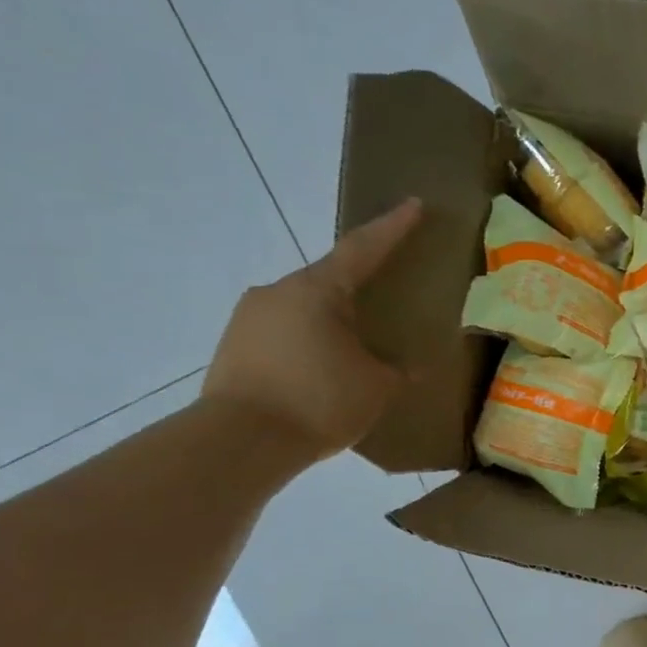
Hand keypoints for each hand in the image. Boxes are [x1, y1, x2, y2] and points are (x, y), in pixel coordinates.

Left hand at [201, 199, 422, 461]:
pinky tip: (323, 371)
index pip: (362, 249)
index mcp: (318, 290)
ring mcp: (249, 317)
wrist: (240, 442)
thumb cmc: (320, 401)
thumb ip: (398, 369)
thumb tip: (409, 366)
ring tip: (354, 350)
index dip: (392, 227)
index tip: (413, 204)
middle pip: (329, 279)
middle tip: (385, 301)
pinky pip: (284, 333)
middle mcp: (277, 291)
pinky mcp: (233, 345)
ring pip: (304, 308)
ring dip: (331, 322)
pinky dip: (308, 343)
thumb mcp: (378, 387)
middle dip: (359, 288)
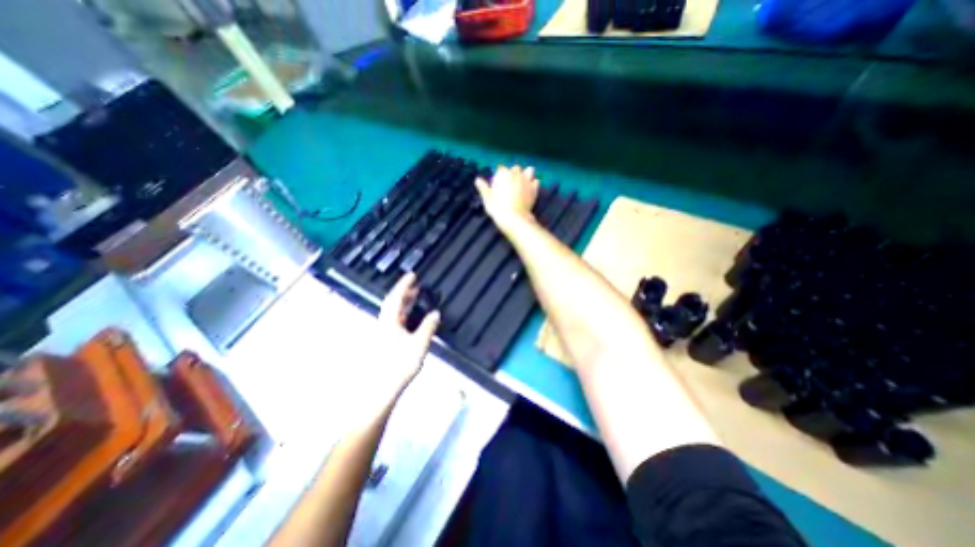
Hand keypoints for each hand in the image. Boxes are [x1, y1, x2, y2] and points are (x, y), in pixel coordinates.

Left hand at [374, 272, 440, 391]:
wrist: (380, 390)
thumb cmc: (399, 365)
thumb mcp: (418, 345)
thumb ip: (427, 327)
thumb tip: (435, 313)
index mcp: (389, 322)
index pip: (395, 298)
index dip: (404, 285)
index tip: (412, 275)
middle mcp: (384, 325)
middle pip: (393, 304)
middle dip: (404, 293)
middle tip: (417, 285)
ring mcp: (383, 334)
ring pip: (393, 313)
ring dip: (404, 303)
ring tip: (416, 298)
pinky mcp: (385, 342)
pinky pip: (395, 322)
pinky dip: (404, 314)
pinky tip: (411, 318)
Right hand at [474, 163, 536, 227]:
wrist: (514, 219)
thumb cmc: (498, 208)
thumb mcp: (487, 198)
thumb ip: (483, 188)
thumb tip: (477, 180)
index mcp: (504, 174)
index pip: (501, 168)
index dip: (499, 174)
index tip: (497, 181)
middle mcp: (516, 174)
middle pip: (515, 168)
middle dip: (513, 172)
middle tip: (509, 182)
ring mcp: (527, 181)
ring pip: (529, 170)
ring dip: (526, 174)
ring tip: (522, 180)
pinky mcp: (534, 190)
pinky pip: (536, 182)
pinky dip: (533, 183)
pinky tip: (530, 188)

WORK TASK:
Only the pictures are to be dropped; the rest of the material above must be duplicated exactly.

YOUR RESPONSE:
Hand keypoints for each hand in the image. Boxes are [x1, y1, x2, y2] and points are (x, y), in pixel coordinates.

Left hand at [201, 199, 422, 461]:
pinky tip: (323, 371)
index pip: (362, 249)
index mcp: (318, 290)
ring mcp: (249, 317)
wrist: (240, 442)
thumb cmc: (320, 401)
thumb ip: (398, 369)
thumb tip: (409, 366)
ring tip: (354, 350)
index dip: (392, 227)
index tip: (413, 204)
middle pip: (329, 279)
middle tip: (385, 301)
pinky pip: (284, 333)
middle mcp: (277, 291)
pinky mcp: (233, 345)
ring pip: (304, 308)
ring dip: (331, 322)
pinky dip: (308, 343)
thumb mcp: (378, 387)
middle dip: (359, 288)
Hand keypoints for each hand in the image. Boxes are [x1, y1, x2, y2] and points are (x, y), in pixel coordinates.

Left hand at [374, 272, 440, 391]:
wrist: (380, 390)
thumb cmc: (399, 365)
thumb mcp: (418, 345)
thumb ip: (427, 327)
thumb tip: (435, 313)
index mcp: (389, 322)
index pip: (395, 298)
index dip: (404, 285)
index tip: (412, 275)
middle mcp: (384, 325)
middle pip: (393, 304)
middle dip: (404, 293)
middle tip: (417, 285)
ring mcp: (383, 334)
ring pip: (393, 313)
ring dip: (404, 303)
ring tip: (416, 298)
pinky mcp: (385, 342)
pinky pip: (395, 322)
pinky dip: (404, 314)
pinky tip: (411, 318)
Right hand at [474, 163, 536, 227]:
wrist: (514, 219)
thumb cmc: (498, 208)
thumb mcp: (487, 198)
thumb ip: (483, 188)
thumb tip: (477, 180)
index mcp: (504, 174)
index pip: (501, 168)
index dip: (499, 174)
index tip: (497, 181)
middle mcp: (516, 174)
middle pip: (515, 168)
middle dip: (513, 172)
middle tip: (509, 182)
ring mcp: (527, 181)
ring pip: (529, 170)
ring dip: (526, 174)
ring tip: (522, 180)
pinky mcp: (534, 190)
pinky pip: (536, 182)
pinky dip: (533, 183)
pinky tip: (530, 188)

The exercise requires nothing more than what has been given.